Он был эмигрантом, и это слово было приложимо к нему в большей мере, чем к кому бы то ни было другому – он был непримиримым противником Муссолини, которому, как он говорил, готов простить его дурной вкус, но не мог простить фашизма.
Но он был эмигрантом и из России, по сравнению с тогдашним режимом которой итальянский фашизм казался чем-то идиллическим.
Каффи ненавидел некоторые идеи и концепции, но к людям относился скорее снисходительно. Мы как-то проходили с ним по Латинскому кварталу На стенах была расклеена пространная декларация только что сформированного правительства, написанная очень напыщенным языком и состоявшая из общих мест и невыполнимых обещаний – справедливое распределение доходов, понижение налогов, экономическое оздоровление. Декларация была подписана премьер-министром, который по профессии был историком.
– Я его знал, – сказал Каффи. – Он вполне нормальный человек, и, конечно, в своих лекциях не позволил бы себе и одной из тех глупостей, из которых составлена его декларация. Но что вы хотите, он не может в данном случае действовать иначе, – где вы видели умно составленную правительственную декларацию?
Мы были как-то с Андреем Ивановичем на литературном вечере, где один из наших общих знакомых – русский поэт и писатель – читал отрывок из своего исторического романа, действие которого происходило во втором веке Рождества Христова. Римские герои в тогах и котурнах действовали в этом романе величественно и торжественно. В одном из отрывков описывалось сожжение императора на костре, и, по словам автора, было слышно, как шипело в огне расплавленное золото его короны.
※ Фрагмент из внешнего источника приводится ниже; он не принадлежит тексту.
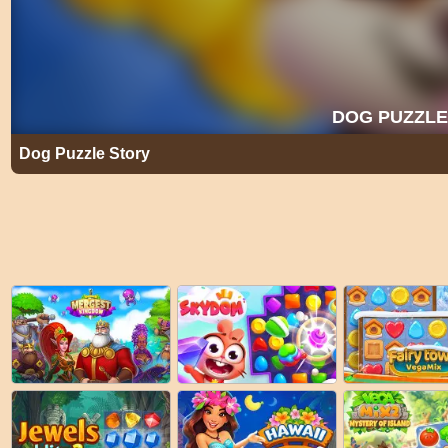
Dog Puzzle Story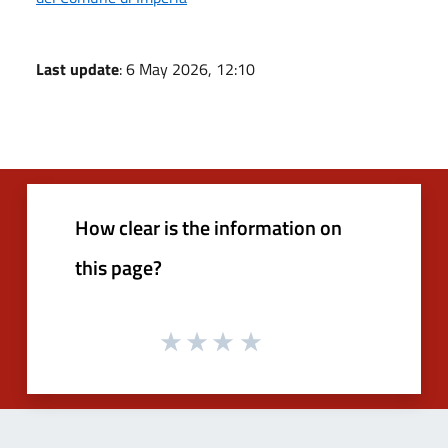
Last update
: 6 May 2026, 12:10
How clear is the information on
this page?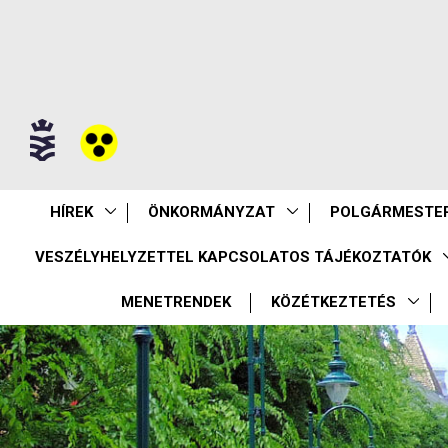
HÍREK
ÖNKORMÁNYZAT
POLGÁRMESTER
VESZÉLYHELYZETTEL KAPCSOLATOS TÁJÉKOZTATÓK
MENETRENDEK
KÖZÉTKEZTETÉS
В другом отрывке – римский сенатор смотрел на танец обнаженной вакханки и думал о том, как мерно вращается кровь в ее прекрасном теле.
Каффи только покачал головой.
– Температура плавления золота выше тысячи градусов, как вы знаете, – сказал он. – Римский сенатор не мог думать о кровообращении, так как римляне, как вы знаете, считали, что кровь неподвижна, и кровообращение, как вы знаете, было открыто Харвеем в семнадцатом веке.
В известном смысле Каффи несколько напоминал мне одного из тех героев фантастического романа, которые пересекают столетия, как другие люди проходят через годы.
– В конце концов, мадам Рекамье поняла, что такое настоящая любовь, только тогда, когда встретила Шатобриана, – сказал ему как-то один из его собеседников.
– Да, если хотите, – ответил Каффи, – но не забывайте, что в те времена Шатобриан был гораздо более склонен к размышлениям о вечности, чем к той эмоциональной энергии, которая прославила Казанову или герцога Лозанна.
Все эти люди, их биографии, их письма, высказывания, книги – об этом Каффи говорил, как их современник; всю свою жизнь он точно шел по бесконечной галерее исторических портретов. Он чувствовал бы себя – казалось мне – совершенно свободно и естественно в Риме императора Клавдия, в Афинах, в Византии, во Флоренции пятнадцатого или шестнадцатого столетия, в России семнадцатого века, во Франции герцога Сен-Симона, в Англии – Елизаветы и Бэкона.
Единственная эпоха истории человечества, где он был как-то роскошно неуместен, это было то время, в которое он действительно жил, те годы, когда мы его знали.
Он занимал маленькую комнатку в одной из гостиниц Латинского квартала, перегруженную книгами на всех языках. Я всегда заставал его за чтением.
– Что это вы читаете, Андрей Иванович?
Это мог быть современный роман на любом языке, или философский трактат по-латыни, или, наконец, любимые его книги – Геродот.
Во время войны и оккупации, все эти четыре бесконечных года я Андрея Ивановича не видел и не знал, где он. Но когда война кончилась, он вновь появился в Париже, где я его встретил в Латинском квартале.
Он был все таким же, как раньше: казалось, что время бессильно перед ним – он никогда не был ни стар, ни молод. Но война для него не прошла бесследно. Я узнал, что он принимал участие в Движении Сопротивления, в районе Тулузы, где он тогда жил. Сам он никогда не говорил об этом. В нем появилось нечто новое, чего не было до этих лет: враждебное презрение к тем, кто испытывал прогитлеровские или просоветские симпатии. Но это даже не носило характера чисто политического порицания. Это было именно презрением, обычно Каффи чуждым, но в конце концов понятным со стороны человека, не допускавшего в известной области никаких компромиссов. В свое время, после революции, Каффи представлял Италию в Москве. Но когда к власти пришел Муссолини, Каффи немедленно отказался от своего поста и уехал в Париж, где потом много лет вел трудную и бедственную жизнь политического эмигранта.
Я однажды сказал ему, что не понимаю, как такой человек, как он, может заниматься политикой. Это было еще в тридцатых годах.
– Почему Вы находите это удивительным?